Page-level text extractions
====
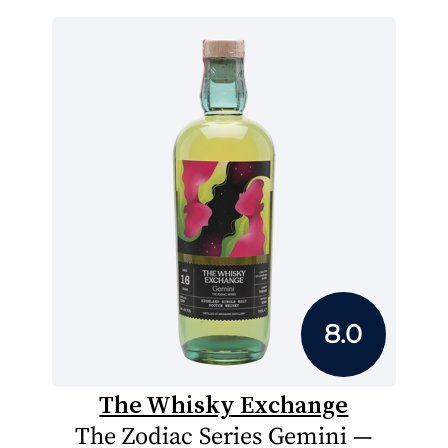
8.0
The Whisky Exchange
The Zodiac Series Gemini —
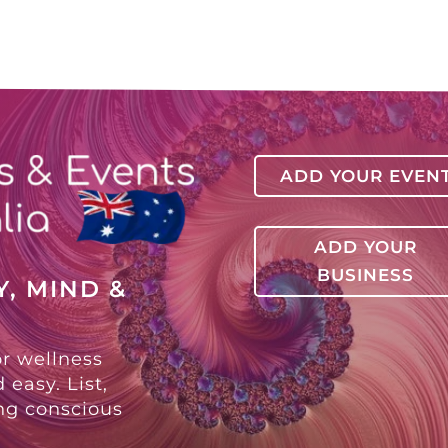
ADD YOUR EVEN
ADD YOUR
BUSINESS
, MIND &
or wellness
 easy. List,
ing conscious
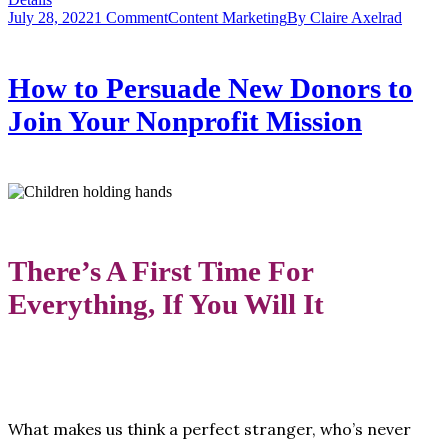
July 28, 2022
1 Comment
Content Marketing
By
Claire Axelrad
How to Persuade New Donors to
Join Your Nonprofit Mission
There’s A First Time For
Everything, If You Will It
What makes us think a perfect stranger, who’s never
====
Exercise - Can you update the lines above by changing "Nonprofit" to "Charity" and keeping everything else the same? Leave the pictures out of your answer.

Your solution -
8.0
The Whisky Exchange
The Zodiac Series Gemini —
ADD YOUR EVEN
ADD YOUR
BUSINESS
, MIND &
or wellness
 easy. List,
ing conscious
July 28, 2022
1 Comment
Content Marketing
By
Claire Axelrad
How to Persuade New Donors to
Join Your Charity Mission
There’s A First Time For
Everything, If You Will It
What makes us think a perfect stranger, who’s never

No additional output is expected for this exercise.